What Iraq's Kurdish Peshmerga Believe

What Iraq's Kurdish Peshmerga Believe
2017-08-25T21:14:00+00:00

With the liberation of Mosul in July, Iraq again finds itself at a crossroads. The Islamic State (or ISIS) has lost its crown jewel, the seat from which it declared its so-called caliphate in 2014. For that, the credit goes to Iraqi government forces, the militias that make up the Popular Mobilization Forces (PMF), and the Kurdish peshmerga.

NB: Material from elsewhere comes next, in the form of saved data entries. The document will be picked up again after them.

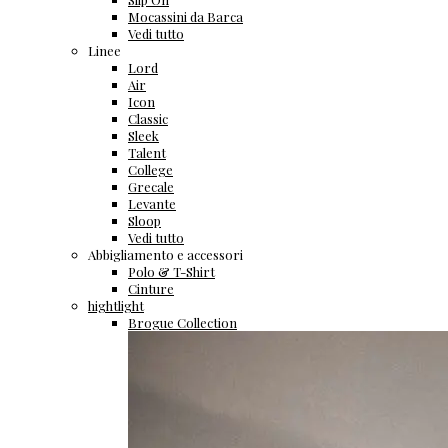
Mocassini da Barca
Vedi tutto
Linee
Lord
Air
Icon
Classic
Sleek
Talent
College
Grecale
Levante
Sloop
Vedi tutto
Abbigliamento e accessori
Polo & T-Shirt
Cinture
hightlight
Brogue Collection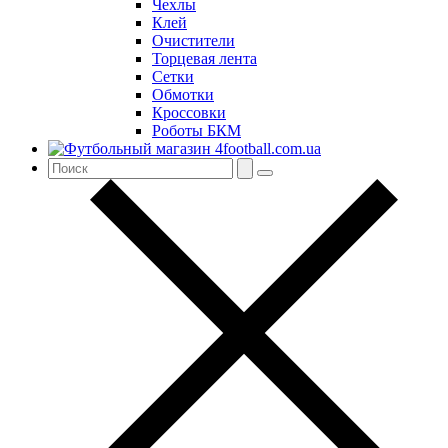
Чехлы
Клей
Очистители
Торцевая лента
Сетки
Обмотки
Кроссовки
Роботы БКМ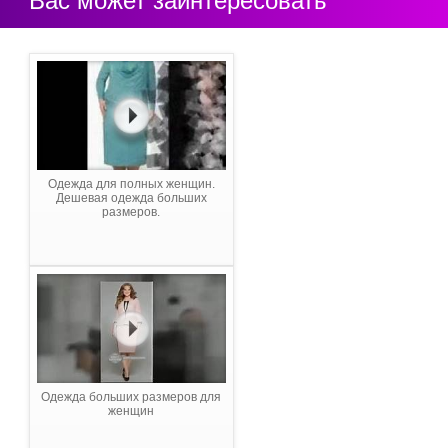
Вас может заинтересовать
Одежда для полных женщин.
Дешевая одежда больших
размеров.
Одежда больших размеров для
женщин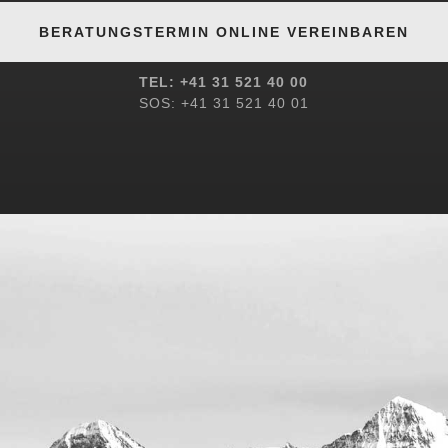
BERATUNGSTERMIN ONLINE VEREINBAREN
TEL: +41 31 521 40 00
SOS: +41 31 521 40 01
ÜBER UNS
BEHANDLUNGEN
IMPRESSUM
KONTAKT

A side effect of the peshmerga victories in the war against ISIS, however, has been an increase in the territory held by the Kurdistan Regional Government (KRG) by around 40 percent since 2014. And, in turn, the Kurds have been further empowered to challenge the territorial integrity of Iraq.

 

Legally, the KRG continues to operate as a federal unit of the Iraqi national government, but a September 25 referendum for independence could set the Kurds on a trajectory toward sovereignty, something Iraqi Kurds overwhelmingly wanted in an unofficial referendum held in 2005. Both the upcoming referendum and issues of territorial control are already being hotly contested. Peshmerga views of the post-ISIS regional order—and the extent to which these views are unified—are therefore key to Iraq’s political future.

 

Experts often question the degree to which the Kurds of Iraq and their various peshmerga groups are united politically. The Kurdistan Region is split between the Kurdish Democratic Party (KDP) and the Patriotic Union of Kurdistan (PUK). These parties fought a civil war against one another in the mid-1990s and have since maintained separate military and security forces. Despite recent moves toward integration, separate KDP- and PUK-aligned forces continue to predominate the peshmerga. These political armies add another layer of complexity to the already Byzantine mix of territorial struggles, hydrocarbon disputes, and militia politics playing out in the Kurdistan region. Complicating things further, the KDP and PUK have since fractionalized, most dramatically with the emergence of the Gorran (change) movement in 2009, which claims to disavow the entrenched and corrupt politics of the two traditional parties.